Benediction Online

Sunday, April 20, 2014

Hallelujah

One day last week I found one of our church members in a local coffee shop, hunched over her laptop. I had time to spare and she was more than willing to put her work aside so we talked for nearly an hour, not so much about resurrection but about friends and death and grief, and how life goes on but is different. As I stood to leave she said, “I’m so glad we had this conversation – God must have meant it, oh, listen to what they’re playing.”

It has been the subject of a book and an hour long radio documentary. It was been voted one of the best 500 songs of all time and performed by more than 300 artists, but when it was first recorded in 1984, Leonard Cohen’s “Hallelujah” received little attention. Cohen himself spent hours laboring over it and has written a total of 80 different verses, just 5 of which he uses in recordings.  

It is an extraordinary poem set to haunting music which contrasts two quite different experiences of Hallelujah. The first comes to us when we have peak experiences – a sense of oneness with the divine which comes unbidden in a moment of prayer or worship; or a sense of oneness with all creation as we watch the sun set over the ocean; or the joy of new life in a baby or a kitten; or the thrill of recognition in a moment of deep intimacy. At all these times, a rousing, growing, thrilling Hallelujah bursts up and out – as Cohen recalls, “every breath we drew was Hallelujah.”

He contrasts that glorious Easter morning “Hallelujah” with times of sadness and difficulty when, he says, “it’s a cold and it’s a broken hallelujah” that we sing.

Today we celebrate the resurrection. We celebrate that Jesus the Christ rose from the dead. Our song is one of Hallelujah because we know that in his resurrection he has opened for us the path to our own resurrection. This is a day of joy, of celebration and of song. Yet it comes in a bundle. It comes in a bundle with Maundy Thursday, Good Friday and Holy Saturday. We cannot comprehend the joy of Easter unless we also know the sadness, failure and grief that come before it. We cannot truly sing the Easter Hallelujah without acknowledging the cold and broken hallelujahs of the days preceding it.

In his resurrection, Jesus turned the tables on the darkness of the sin matrix. It thought it had him. The worst that sin can do is lead us into spiritual darkness and death. In that final confrontation, all the forces of darkness were arrayed against the light of the world. They used betrayal, threats, humiliation, pain, shame, taunts, agony but they could not persuade Jesus the light of the world, to use violence or anger against them. They could not force him to play their game.

As we hear in that glorious passage from the beginning of John’s gospel which we read every Christmas, “What has come into being in him was life, and the life was the light of all people. The light shines in the darkness, and the darkness did not overcome it.”

It looked for a while like it might overcome it, on Thursday night when the disciples couldn’t stay wake with Jesus and when the soldiers came to arrest him. It looked even worse on Friday when Jesus was nailed to a cross and hoisted into the sky to die of suffocation from the weight of his own body. Even on Sunday morning when both Marys came to the tomb and found it empty, it seemed as if the darkness had won.

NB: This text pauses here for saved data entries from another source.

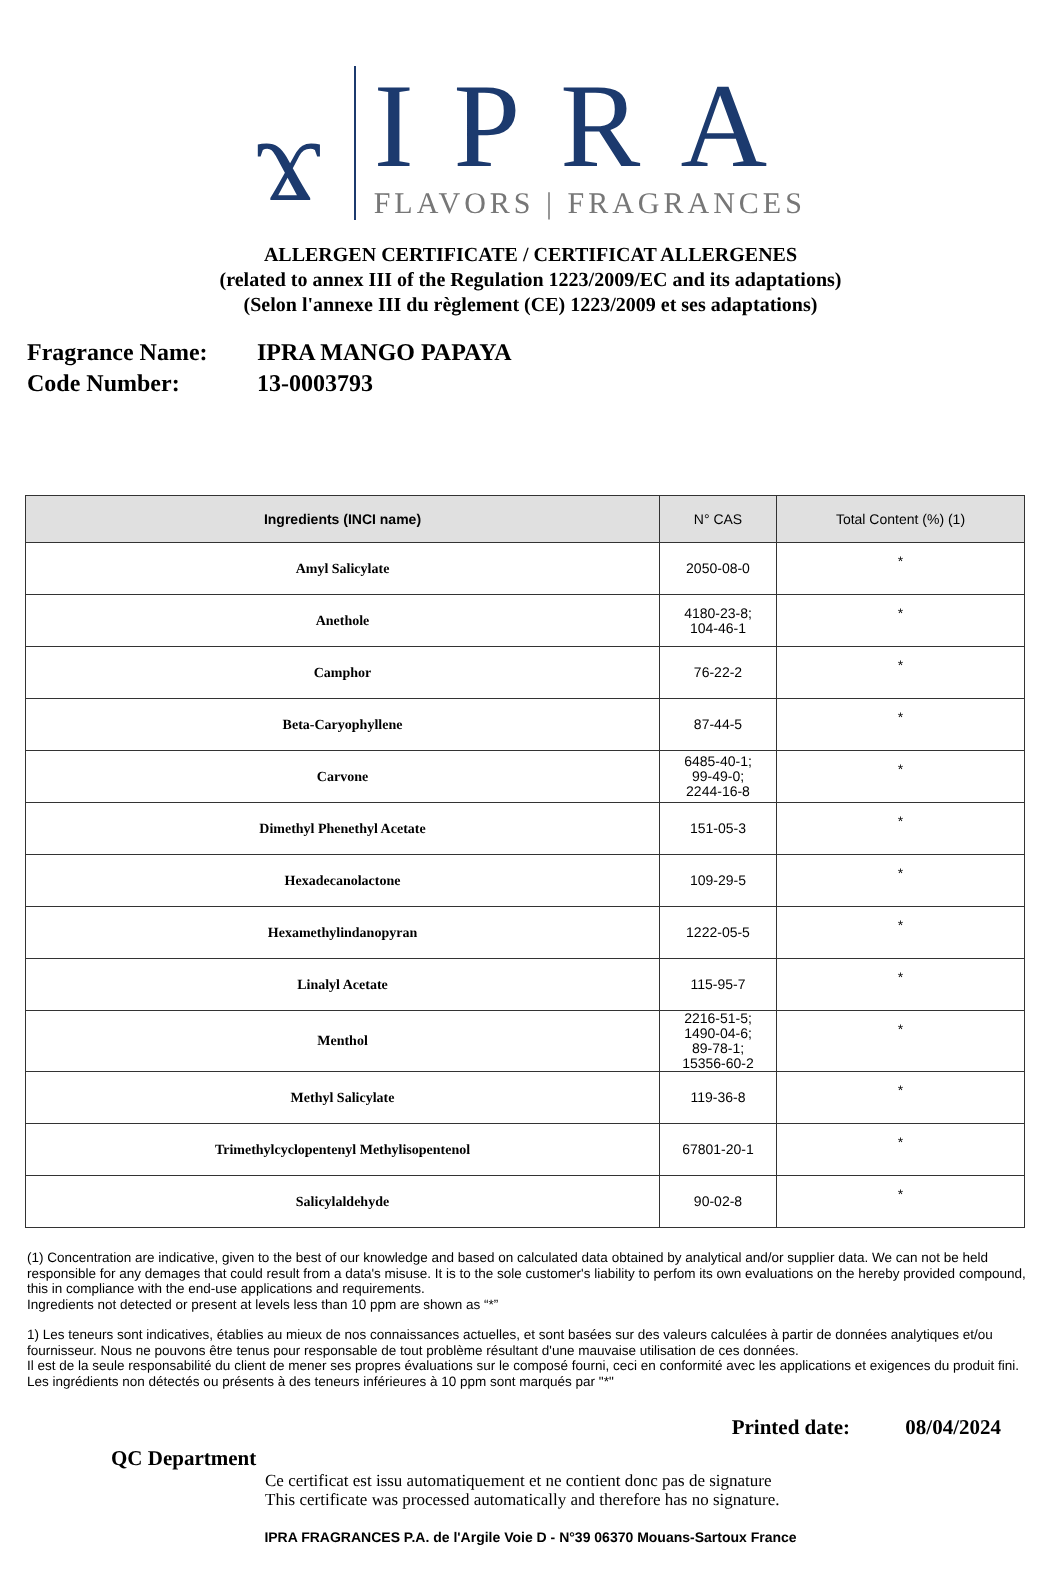ϫ
IPRA
FLAVORS | FRAGRANCES
ALLERGEN CERTIFICATE / CERTIFICAT ALLERGENES
(related to annex III of the Regulation 1223/2009/EC and its adaptations)
(Selon l'annexe III du règlement (CE) 1223/2009 et ses adaptations)
Fragrance Name: IPRA MANGO PAPAYA
Code Number: 13-0003793
| Ingredients (INCI name) | N° CAS | Total Content (%) (1) |
| --- | --- | --- |
| Amyl Salicylate | 2050-08-0 | * |
| Anethole | 4180-23-8; 104-46-1 | * |
| Camphor | 76-22-2 | * |
| Beta-Caryophyllene | 87-44-5 | * |
| Carvone | 6485-40-1; 99-49-0; 2244-16-8 | * |
| Dimethyl Phenethyl Acetate | 151-05-3 | * |
| Hexadecanolactone | 109-29-5 | * |
| Hexamethylindanopyran | 1222-05-5 | * |
| Linalyl Acetate | 115-95-7 | * |
| Menthol | 2216-51-5; 1490-04-6; 89-78-1; 15356-60-2 | * |
| Methyl Salicylate | 119-36-8 | * |
| Trimethylcyclopentenyl Methylisopentenol | 67801-20-1 | * |
| Salicylaldehyde | 90-02-8 | * |
(1) Concentration are indicative, given to the best of our knowledge and based on calculated data obtained by analytical and/or supplier data. We can not be held responsible for any demages that could result from a data's misuse. It is to the sole customer's liability to perfom its own evaluations on the hereby provided compound, this in compliance with the end-use applications and requirements.
Ingredients not detected or present at levels less than 10 ppm are shown as “*”
1) Les teneurs sont indicatives, établies au mieux de nos connaissances actuelles, et sont basées sur des valeurs calculées à partir de données analytiques et/ou fournisseur. Nous ne pouvons être tenus pour responsable de tout problème résultant d'une mauvaise utilisation de ces données.
Il est de la seule responsabilité du client de mener ses propres évaluations sur le composé fourni, ceci en conformité avec les applications et exigences du produit fini. Les ingrédients non détectés ou présents à des teneurs inférieures à 10 ppm sont marqués par "*"
Printed date: 08/04/2024
QC Department
Ce certificat est issu automatiquement et ne contient donc pas de signature
This certificate was processed automatically and therefore has no signature.
IPRA FRAGRANCES P.A. de l'Argile Voie D - N°39 06370 Mouans-Sartoux France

But the stone was rolled away and the Christ had gone on before and every breath we drew was Hallelujah!

We know that Christ has completely conquered the sin matrix, yet it still does its best to keep us trapped. Yet we are a resurrection people. We are those who have been called to live the hallelujah of the resurrection even in the cold and broken places. So it becomes our spiritual practice to declare hope, to declare hallelujah even when hundreds of people die as a ferry capsizes, to declare hallelujah even when Russian forces mass on the Ukraine border, to declare hallelujah even when grief and pain assault us.

If there is one thing the powers of darkness cannot withstand it is hallelujah, even a cold and broken one.

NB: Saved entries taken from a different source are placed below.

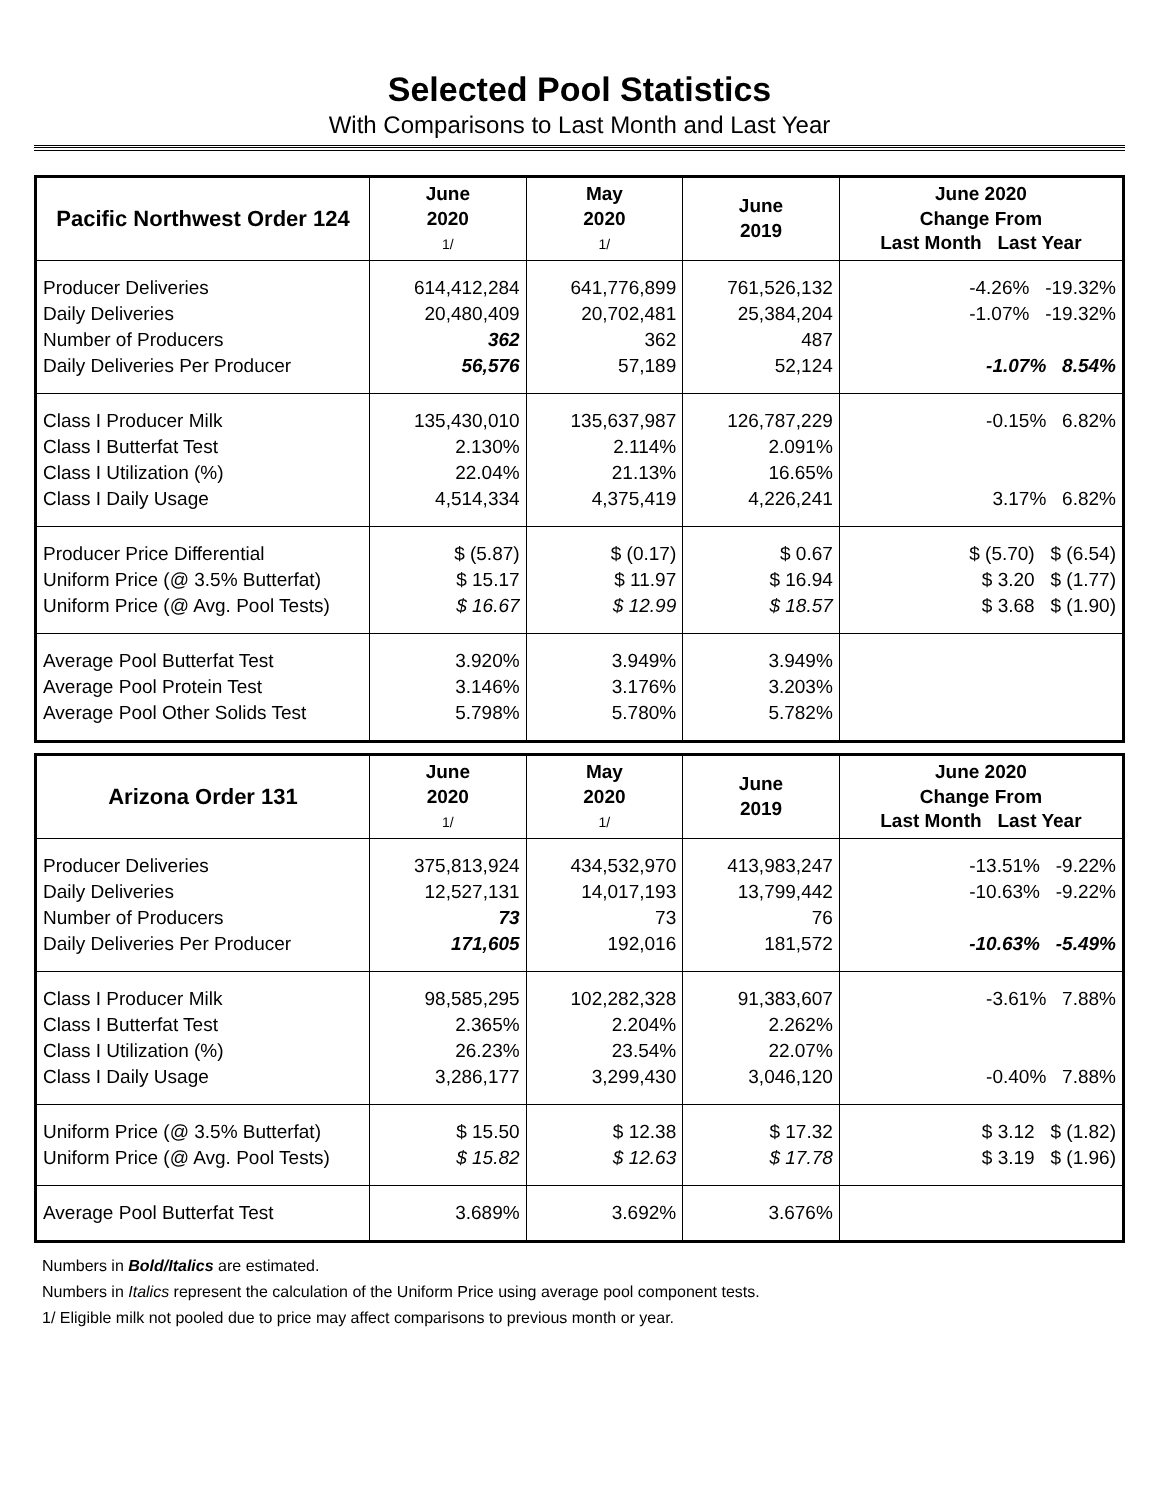Selected Pool Statistics
With Comparisons to Last Month and Last Year
| Pacific Northwest Order 124 | June 2020 1/ | May 2020 1/ | June 2019 | June 2020 Change From Last Month Last Year |
| --- | --- | --- | --- | --- |
| Producer Deliveries Daily Deliveries Number of Producers Daily Deliveries Per Producer | 614,412,284 20,480,409 362 56,576 | 641,776,899 20,702,481 362 57,189 | 761,526,132 25,384,204 487 52,124 | -4.26% -19.32% -1.07% -19.32% -1.07% 8.54% |
| Class I Producer Milk Class I Butterfat Test Class I Utilization (%) Class I Daily Usage | 135,430,010 2.130% 22.04% 4,514,334 | 135,637,987 2.114% 21.13% 4,375,419 | 126,787,229 2.091% 16.65% 4,226,241 | -0.15% 6.82% 3.17% 6.82% |
| Producer Price Differential Uniform Price (@ 3.5% Butterfat) Uniform Price (@ Avg. Pool Tests) | $ (5.87) $ 15.17 $ 16.67 | $ (0.17) $ 11.97 $ 12.99 | $ 0.67 $ 16.94 $ 18.57 | $ (5.70) $ (6.54) $ 3.20 $ (1.77) $ 3.68 $ (1.90) |
| Average Pool Butterfat Test Average Pool Protein Test Average Pool Other Solids Test | 3.920% 3.146% 5.798% | 3.949% 3.176% 5.780% | 3.949% 3.203% 5.782% | |
| Arizona Order 131 | June 2020 1/ | May 2020 1/ | June 2019 | June 2020 Change From Last Month Last Year |
| --- | --- | --- | --- | --- |
| Producer Deliveries Daily Deliveries Number of Producers Daily Deliveries Per Producer | 375,813,924 12,527,131 73 171,605 | 434,532,970 14,017,193 73 192,016 | 413,983,247 13,799,442 76 181,572 | -13.51% -9.22% -10.63% -9.22% -10.63% -5.49% |
| Class I Producer Milk Class I Butterfat Test Class I Utilization (%) Class I Daily Usage | 98,585,295 2.365% 26.23% 3,286,177 | 102,282,328 2.204% 23.54% 3,299,430 | 91,383,607 2.262% 22.07% 3,046,120 | -3.61% 7.88% -0.40% 7.88% |
| Uniform Price (@ 3.5% Butterfat) Uniform Price (@ Avg. Pool Tests) | $ 15.50 $ 15.82 | $ 12.38 $ 12.63 | $ 17.32 $ 17.78 | $ 3.12 $ (1.82) $ 3.19 $ (1.96) |
| Average Pool Butterfat Test | 3.689% | 3.692% | 3.676% | |
Numbers in Bold/Italics are estimated.
Numbers in Italics represent the calculation of the Uniform Price using average pool component tests.
1/ Eligible milk not pooled due to price may affect comparisons to previous month or year.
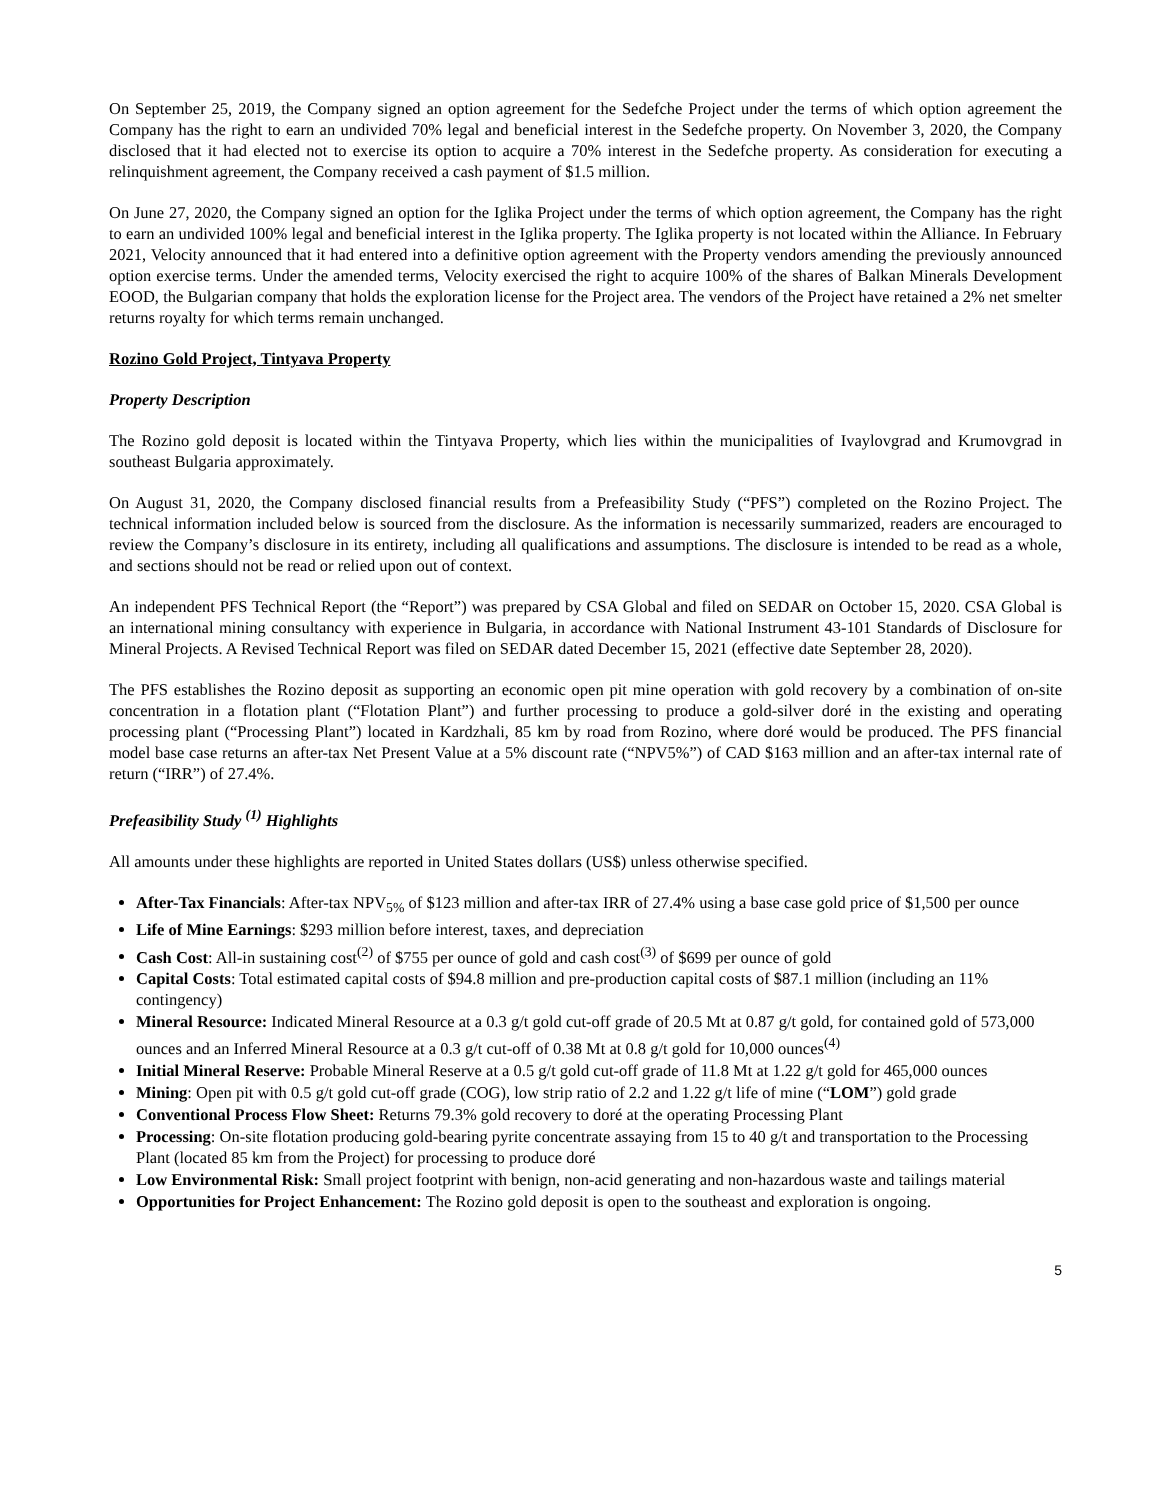On September 25, 2019, the Company signed an option agreement for the Sedefche Project under the terms of which option agreement the Company has the right to earn an undivided 70% legal and beneficial interest in the Sedefche property. On November 3, 2020, the Company disclosed that it had elected not to exercise its option to acquire a 70% interest in the Sedefche property. As consideration for executing a relinquishment agreement, the Company received a cash payment of $1.5 million.
On June 27, 2020, the Company signed an option for the Iglika Project under the terms of which option agreement, the Company has the right to earn an undivided 100% legal and beneficial interest in the Iglika property. The Iglika property is not located within the Alliance. In February 2021, Velocity announced that it had entered into a definitive option agreement with the Property vendors amending the previously announced option exercise terms. Under the amended terms, Velocity exercised the right to acquire 100% of the shares of Balkan Minerals Development EOOD, the Bulgarian company that holds the exploration license for the Project area. The vendors of the Project have retained a 2% net smelter returns royalty for which terms remain unchanged.
Rozino Gold Project, Tintyava Property
Property Description
The Rozino gold deposit is located within the Tintyava Property, which lies within the municipalities of Ivaylovgrad and Krumovgrad in southeast Bulgaria approximately.
On August 31, 2020, the Company disclosed financial results from a Prefeasibility Study (“PFS”) completed on the Rozino Project. The technical information included below is sourced from the disclosure. As the information is necessarily summarized, readers are encouraged to review the Company’s disclosure in its entirety, including all qualifications and assumptions. The disclosure is intended to be read as a whole, and sections should not be read or relied upon out of context.
An independent PFS Technical Report (the “Report”) was prepared by CSA Global and filed on SEDAR on October 15, 2020. CSA Global is an international mining consultancy with experience in Bulgaria, in accordance with National Instrument 43-101 Standards of Disclosure for Mineral Projects. A Revised Technical Report was filed on SEDAR dated December 15, 2021 (effective date September 28, 2020).
The PFS establishes the Rozino deposit as supporting an economic open pit mine operation with gold recovery by a combination of on-site concentration in a flotation plant (“Flotation Plant”) and further processing to produce a gold-silver doré in the existing and operating processing plant (“Processing Plant”) located in Kardzhali, 85 km by road from Rozino, where doré would be produced. The PFS financial model base case returns an after-tax Net Present Value at a 5% discount rate (“NPV5%”) of CAD $163 million and an after-tax internal rate of return (“IRR”) of 27.4%.
Prefeasibility Study <sup>(1)</sup> Highlights
All amounts under these highlights are reported in United States dollars (US$) unless otherwise specified.
After-Tax Financials: After-tax NPV<sub>5%</sub> of $123 million and after-tax IRR of 27.4% using a base case gold price of $1,500 per ounce
Life of Mine Earnings: $293 million before interest, taxes, and depreciation
Cash Cost: All-in sustaining cost<sup>(2)</sup> of $755 per ounce of gold and cash cost<sup>(3)</sup> of $699 per ounce of gold
Capital Costs: Total estimated capital costs of $94.8 million and pre-production capital costs of $87.1 million (including an 11% contingency)
Mineral Resource: Indicated Mineral Resource at a 0.3 g/t gold cut-off grade of 20.5 Mt at 0.87 g/t gold, for contained gold of 573,000 ounces and an Inferred Mineral Resource at a 0.3 g/t cut-off of 0.38 Mt at 0.8 g/t gold for 10,000 ounces<sup>(4)</sup>
Initial Mineral Reserve: Probable Mineral Reserve at a 0.5 g/t gold cut-off grade of 11.8 Mt at 1.22 g/t gold for 465,000 ounces
Mining: Open pit with 0.5 g/t gold cut-off grade (COG), low strip ratio of 2.2 and 1.22 g/t life of mine (“LOM”) gold grade
Conventional Process Flow Sheet: Returns 79.3% gold recovery to doré at the operating Processing Plant
Processing: On-site flotation producing gold-bearing pyrite concentrate assaying from 15 to 40 g/t and transportation to the Processing Plant (located 85 km from the Project) for processing to produce doré
Low Environmental Risk: Small project footprint with benign, non-acid generating and non-hazardous waste and tailings material
Opportunities for Project Enhancement: The Rozino gold deposit is open to the southeast and exploration is ongoing.
5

Yet as we develop the practice of hallelujah, as we live the truth of the resurrection more and more until it becomes a part of us, a strange thing happens. “The angel said to the women, ‘Do not be afraid… he has been raised… go quickly and tell his disciples… he is going ahead of you to Galilee; there you will see him.'” As we sing hallelujah even in cold and broken places so we begin to see, to perceive more quickly the possibility, the probability, no the certainty of resurrection. We come to trust that even when we are standing in shock looking at an empty tomb, even when we have no understanding of what just hit us, God is both standing next to us and is already ahead of us, moving forward, waiting for us to catch up.

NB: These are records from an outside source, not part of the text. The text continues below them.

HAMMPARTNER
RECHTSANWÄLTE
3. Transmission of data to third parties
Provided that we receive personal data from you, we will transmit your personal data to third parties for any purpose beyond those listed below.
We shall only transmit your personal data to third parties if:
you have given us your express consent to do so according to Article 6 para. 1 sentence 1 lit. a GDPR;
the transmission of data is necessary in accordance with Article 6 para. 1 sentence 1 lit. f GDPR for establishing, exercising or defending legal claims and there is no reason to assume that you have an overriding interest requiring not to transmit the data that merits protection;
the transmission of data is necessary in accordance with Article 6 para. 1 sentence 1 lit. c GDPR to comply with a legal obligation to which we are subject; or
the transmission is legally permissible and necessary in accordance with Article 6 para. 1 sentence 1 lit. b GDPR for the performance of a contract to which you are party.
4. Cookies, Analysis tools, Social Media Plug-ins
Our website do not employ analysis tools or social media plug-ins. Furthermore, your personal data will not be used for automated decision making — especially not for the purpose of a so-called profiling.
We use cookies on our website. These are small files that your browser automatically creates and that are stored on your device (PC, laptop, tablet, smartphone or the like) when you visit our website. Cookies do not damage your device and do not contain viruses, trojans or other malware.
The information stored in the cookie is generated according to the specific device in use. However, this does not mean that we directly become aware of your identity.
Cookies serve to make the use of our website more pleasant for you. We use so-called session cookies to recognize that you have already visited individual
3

Galilee was the disciple’s home turf. It was where they spent time with Jesus. It was where they first learned to sing the hallelujah that would resonate through the rest of their lives. Our Galilee is here in faith community, and in our hearts. In our Galilees we learn to discern the presence of the Christ, we learn the stories of his revelation not just in the distant past but fresh and new in our own lives and the lives of those around us. In our Galilees we learn the teachings of the Christ, prompted by the Holy Spirit, and quietly at first, then more and more confidently we sing the songs of resurrection until every breath we draw becomes an hallelujah!

1 Comments:

  • "It comes in a bundle..." how true, sad and real. But I enjoy the promise that practice of the bright and shining hallelujah supports the light. Thank you for the hope and movement in this message!